The novel continues with the sudden death of the boy’s father. Making sense of the loss becomes an obsession for the family and for the protagonist. Allegorical characters appear at decisive points in the protagonist’s life, such as Oppiano Licario, a symbol of Icarus, of initiation, and a surrogate father figure for the orphan. The next hurdle for the protagonist is his sexual initiation and his fall into the chaos of worldly temptations. Homosexual experience is joyfully described; only later it seems that homosexuality is philosophically (or rather, theologically) disavowed, leaving some perplexity about the author’s intentions. Allegorical characters appear, staging as an exterior dialogue what actually may have been happening in Lezama Lima’s mind. Finally, Oppiano Licario reappears to pass on the flame of artistic inspiration to the protagonist, who is, at the end of the novel, ready to start.

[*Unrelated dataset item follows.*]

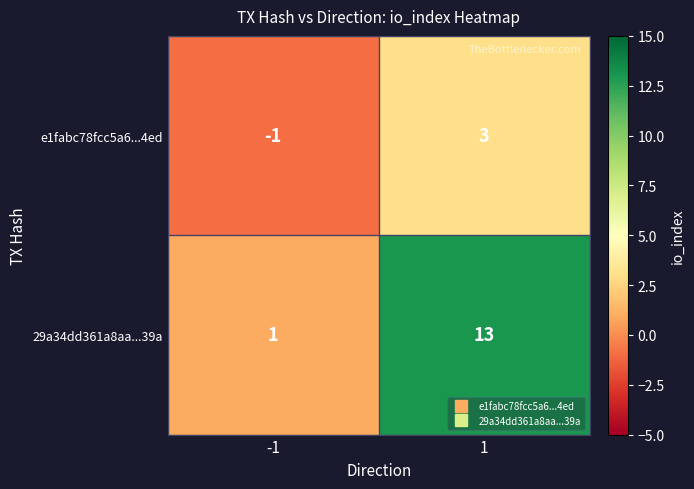

At which category does the chart reach its peak across all series?

1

Paradiso is a family saga, an artistic autobiography, an allegorical Bildungsroman, a long baroque poem in prose, and a summation of Lezama Lima’s poetic philosophy. The homoerotic episode and the discussion of homosexuality in the novel have caused some consternation among the homophobic revolutionary establishment in Cuba. Paradiso, which appeared in a limited edition in the first place, has not been reissued in Cuba since.

Bibliography

Hassat, J. J. Assimilation/Generation/Resurrection: Contrapuntal Readings in the Poetry of José Lezama Lima. Lewisburg, Pa.: Bucknell University Press, 1997. Lezama Lima’s prose often contains striking poetic images. Although this volume does not deal directly with Lezama Lima’s fiction, it is a valuable resource for understanding the way Lezama Lima’s poetry and prose influence each other and interact.

Pellon, Gustavo. José Lezama Lima’s Joyful Vision: A Study of “Paradiso” and Other Prose Works. Austin: University of Texas Press, 1989. A definitive study of Lezama Lima’s novel, it is an excellent full-length study that places his book within the context of his other works. Includes an index and a bibliography for further reading.

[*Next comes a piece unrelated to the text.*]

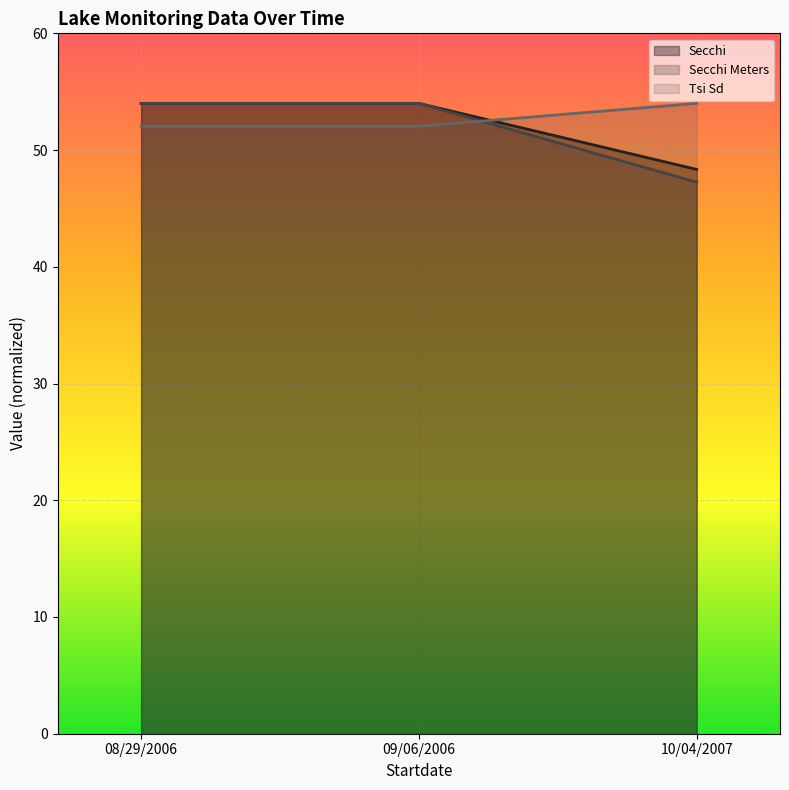

List the series in order of their peak value, highest first.

Secchi, Secchi Meters, Tsi Sd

Pollard, Scott. “Canonizing Revision: Literary History and the Postmodern Latin American Writer.” College Literature 20 (October, 1993): 133-147. Pollard examines the literary histories of Alejo Carpentier, Lezama Lima, and Carlos Fuentes. He argues that these writers revise Western literary history in order to enhance the position of Latin American narrative within it. Of the three authors Pollard discusses, he particularly credits Lezama Lima with differentiating Latin American history from European history in his fiction.